Como mi intención no era quedarme mucho tiempo, mostré
mis cartas a los ojos atónitos de dos de los asaltantes, sabiendo al instante
que esa mano la había ganado y que ellos habían soltado todo lo que tenían por
subestimarme. Pese a aquella oscuridad, a que las manos me temblaban poco menos
que el corazón y a que las pistolas no pesasen precisamente poco, conseguí
apuntar al hombre que aún estaba centrado en seguir jugando con su pistola, al
tiempo que detenía con la mira libre que me quedaba a otro, quien se atrevió a
dar un paso al frente buscando detenerme. Tardaron otros dos segundos en
mirarme con burlona sonrisa, lo que me sirvió como excusa para desconectar de
toda la moral que había aprendido, solo por un segundo, el suficiente para
apretar el gatillo. Y todo el negro se convirtió en rojo, mientras un solo
grito de mujer llenaba mis oídos, destrozándome los tímpanos.

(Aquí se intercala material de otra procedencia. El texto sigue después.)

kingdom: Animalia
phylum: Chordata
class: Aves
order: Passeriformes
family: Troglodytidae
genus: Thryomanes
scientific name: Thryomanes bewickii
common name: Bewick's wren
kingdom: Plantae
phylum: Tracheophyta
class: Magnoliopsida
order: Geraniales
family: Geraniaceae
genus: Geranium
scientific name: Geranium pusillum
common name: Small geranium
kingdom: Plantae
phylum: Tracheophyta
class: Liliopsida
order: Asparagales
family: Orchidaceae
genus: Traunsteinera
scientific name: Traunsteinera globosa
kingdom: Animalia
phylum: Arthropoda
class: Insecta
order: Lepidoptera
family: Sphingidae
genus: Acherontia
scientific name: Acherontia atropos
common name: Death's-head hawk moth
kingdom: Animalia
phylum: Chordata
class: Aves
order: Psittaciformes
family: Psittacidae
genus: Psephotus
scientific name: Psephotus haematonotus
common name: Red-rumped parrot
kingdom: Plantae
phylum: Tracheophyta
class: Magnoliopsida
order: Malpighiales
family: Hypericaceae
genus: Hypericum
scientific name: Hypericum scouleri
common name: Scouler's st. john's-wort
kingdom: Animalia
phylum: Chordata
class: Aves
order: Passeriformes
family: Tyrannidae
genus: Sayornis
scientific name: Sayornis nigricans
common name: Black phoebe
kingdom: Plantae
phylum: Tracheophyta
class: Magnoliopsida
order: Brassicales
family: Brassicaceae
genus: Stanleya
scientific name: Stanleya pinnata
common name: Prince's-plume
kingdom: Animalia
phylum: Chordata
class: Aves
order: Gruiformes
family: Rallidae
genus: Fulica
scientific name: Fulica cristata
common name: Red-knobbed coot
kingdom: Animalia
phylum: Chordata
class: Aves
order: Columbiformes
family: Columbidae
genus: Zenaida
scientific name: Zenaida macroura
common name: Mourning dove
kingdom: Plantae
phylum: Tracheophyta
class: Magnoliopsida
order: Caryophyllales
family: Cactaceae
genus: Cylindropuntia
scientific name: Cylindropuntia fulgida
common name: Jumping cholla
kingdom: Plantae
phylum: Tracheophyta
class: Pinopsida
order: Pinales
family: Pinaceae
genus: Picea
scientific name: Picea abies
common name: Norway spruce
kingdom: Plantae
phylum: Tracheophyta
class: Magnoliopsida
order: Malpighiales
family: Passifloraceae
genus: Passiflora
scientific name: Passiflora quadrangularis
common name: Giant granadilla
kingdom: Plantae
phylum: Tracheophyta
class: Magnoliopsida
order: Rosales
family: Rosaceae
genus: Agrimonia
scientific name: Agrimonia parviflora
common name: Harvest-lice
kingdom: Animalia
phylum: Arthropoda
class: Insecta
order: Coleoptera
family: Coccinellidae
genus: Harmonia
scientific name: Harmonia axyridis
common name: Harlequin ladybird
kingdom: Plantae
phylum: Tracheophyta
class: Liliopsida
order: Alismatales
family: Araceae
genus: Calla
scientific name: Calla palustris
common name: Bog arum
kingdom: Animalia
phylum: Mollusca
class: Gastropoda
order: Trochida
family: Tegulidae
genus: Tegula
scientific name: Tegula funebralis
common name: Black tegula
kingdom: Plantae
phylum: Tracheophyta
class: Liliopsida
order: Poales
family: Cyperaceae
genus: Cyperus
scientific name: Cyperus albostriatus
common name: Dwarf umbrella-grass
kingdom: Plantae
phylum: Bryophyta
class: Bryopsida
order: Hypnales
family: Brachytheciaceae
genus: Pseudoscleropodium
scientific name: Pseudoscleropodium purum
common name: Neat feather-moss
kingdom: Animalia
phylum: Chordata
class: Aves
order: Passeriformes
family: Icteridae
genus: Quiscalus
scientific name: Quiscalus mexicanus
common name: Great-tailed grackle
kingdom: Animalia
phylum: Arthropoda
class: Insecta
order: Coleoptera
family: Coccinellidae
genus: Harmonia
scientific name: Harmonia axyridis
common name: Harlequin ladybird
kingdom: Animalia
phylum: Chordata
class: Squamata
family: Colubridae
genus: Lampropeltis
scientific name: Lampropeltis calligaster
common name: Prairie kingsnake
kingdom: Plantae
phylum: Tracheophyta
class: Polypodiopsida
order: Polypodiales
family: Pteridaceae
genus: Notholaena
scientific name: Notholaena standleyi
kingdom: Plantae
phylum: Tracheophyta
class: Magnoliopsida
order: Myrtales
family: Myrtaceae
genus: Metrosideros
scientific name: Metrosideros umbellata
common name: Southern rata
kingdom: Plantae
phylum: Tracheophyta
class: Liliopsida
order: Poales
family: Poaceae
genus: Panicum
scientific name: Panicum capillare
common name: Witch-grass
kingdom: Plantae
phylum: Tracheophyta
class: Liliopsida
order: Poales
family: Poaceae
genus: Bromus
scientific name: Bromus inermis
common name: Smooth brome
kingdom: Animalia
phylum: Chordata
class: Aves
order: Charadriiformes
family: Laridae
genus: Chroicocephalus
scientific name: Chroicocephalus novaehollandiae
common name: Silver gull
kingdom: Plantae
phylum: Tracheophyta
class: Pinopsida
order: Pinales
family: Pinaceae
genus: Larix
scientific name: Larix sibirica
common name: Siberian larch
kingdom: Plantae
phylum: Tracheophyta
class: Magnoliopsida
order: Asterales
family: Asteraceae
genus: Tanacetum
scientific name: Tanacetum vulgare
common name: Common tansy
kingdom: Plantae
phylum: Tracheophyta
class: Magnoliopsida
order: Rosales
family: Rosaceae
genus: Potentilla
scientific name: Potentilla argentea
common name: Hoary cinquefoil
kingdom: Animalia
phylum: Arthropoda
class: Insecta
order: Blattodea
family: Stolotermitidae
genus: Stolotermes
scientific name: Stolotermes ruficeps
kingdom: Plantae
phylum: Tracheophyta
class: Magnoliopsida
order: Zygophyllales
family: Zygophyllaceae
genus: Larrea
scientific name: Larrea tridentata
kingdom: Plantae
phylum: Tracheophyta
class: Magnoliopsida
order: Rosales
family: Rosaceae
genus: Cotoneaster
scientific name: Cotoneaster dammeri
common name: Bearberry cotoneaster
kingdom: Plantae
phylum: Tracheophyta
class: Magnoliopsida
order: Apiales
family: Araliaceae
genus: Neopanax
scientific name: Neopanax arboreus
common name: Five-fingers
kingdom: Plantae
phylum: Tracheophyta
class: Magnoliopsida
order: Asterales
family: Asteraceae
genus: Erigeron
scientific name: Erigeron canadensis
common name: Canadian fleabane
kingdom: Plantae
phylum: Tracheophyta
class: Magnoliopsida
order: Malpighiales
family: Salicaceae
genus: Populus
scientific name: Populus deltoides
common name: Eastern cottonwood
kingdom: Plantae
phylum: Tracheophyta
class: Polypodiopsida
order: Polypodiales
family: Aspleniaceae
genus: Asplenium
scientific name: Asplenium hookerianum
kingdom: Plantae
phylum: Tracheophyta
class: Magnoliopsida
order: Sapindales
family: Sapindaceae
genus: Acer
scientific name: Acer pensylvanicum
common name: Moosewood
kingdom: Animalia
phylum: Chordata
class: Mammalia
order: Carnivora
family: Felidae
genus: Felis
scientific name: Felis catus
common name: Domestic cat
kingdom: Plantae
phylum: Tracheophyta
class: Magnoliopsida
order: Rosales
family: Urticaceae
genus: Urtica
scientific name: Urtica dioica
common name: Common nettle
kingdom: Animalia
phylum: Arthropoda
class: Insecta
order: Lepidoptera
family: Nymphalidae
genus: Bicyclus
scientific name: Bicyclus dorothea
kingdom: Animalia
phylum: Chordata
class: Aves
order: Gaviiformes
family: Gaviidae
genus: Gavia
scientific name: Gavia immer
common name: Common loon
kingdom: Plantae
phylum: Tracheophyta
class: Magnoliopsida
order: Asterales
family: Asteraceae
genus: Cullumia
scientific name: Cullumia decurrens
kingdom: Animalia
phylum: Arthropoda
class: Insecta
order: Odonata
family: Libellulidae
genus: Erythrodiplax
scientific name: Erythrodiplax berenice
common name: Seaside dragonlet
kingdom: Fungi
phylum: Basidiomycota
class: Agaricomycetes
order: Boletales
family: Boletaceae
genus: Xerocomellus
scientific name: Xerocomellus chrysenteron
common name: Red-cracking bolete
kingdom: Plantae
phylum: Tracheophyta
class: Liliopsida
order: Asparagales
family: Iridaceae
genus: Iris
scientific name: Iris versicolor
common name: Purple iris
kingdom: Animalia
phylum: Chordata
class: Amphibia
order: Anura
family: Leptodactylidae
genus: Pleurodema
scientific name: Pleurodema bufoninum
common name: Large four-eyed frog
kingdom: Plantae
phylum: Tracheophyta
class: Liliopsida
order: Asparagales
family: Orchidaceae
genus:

Cuando, sudando y agotado mentalmente, apunté al último
de los demonios, que estaba agazapado en el suelo, solté las dos pistolas al
tiempo que mi esperanza en la humanidad caía en picado. Los gritos le
pertenecían al último de los guardias. Miré entonces a la muñeca tendida en el
suelo. Quien me devolvió la mirada con ojos de cristal; mirada en profunda y
eterna agonía, y una sonrisa dibujada a cuchillo en el cuello y decorada por
millares de moratones y demás cortes por todo el cuerpo desnudo al que habían
arrancado sus vestiduras; sin olvidar que la mitad de su cabello estaba aún
aferrado por la mano del último hombre que la tocó y separado de su cabeza por
los insistentes tirones de este.
Caí de rodillas, lloré y grité dejando que el dolor
inundase mi alrededor, como reconociéndolo mi nuevo oxígeno. Pero la sirena de
los coches de policía que se acercaban lo silenciaron, arrebatándome hasta
aquella libertad.
Me suicidé en la cárcel la primera noche de mi llegada,
después de perder el juicio contra la mujer del portal debido a la relación del
juez con la policía. Fui acusado de homicidio contra dos policías y de lo mismo,
con el añadido de la violación, a la menor. Los periódicos narraban falsos
hechos, aprovechando la jugosa noticia para sacar a la luz fantasiosas
historias que defendían la seguridad y el honor de nuestros protectores;
acostumbrados a hacer que el público solo conociese lo que esperaba y quería
conocer. Pero lo más duro fue aguantar los gritos de cólera de los familiares
de la chica, que en mi tumba resuenan todavía y para siempre.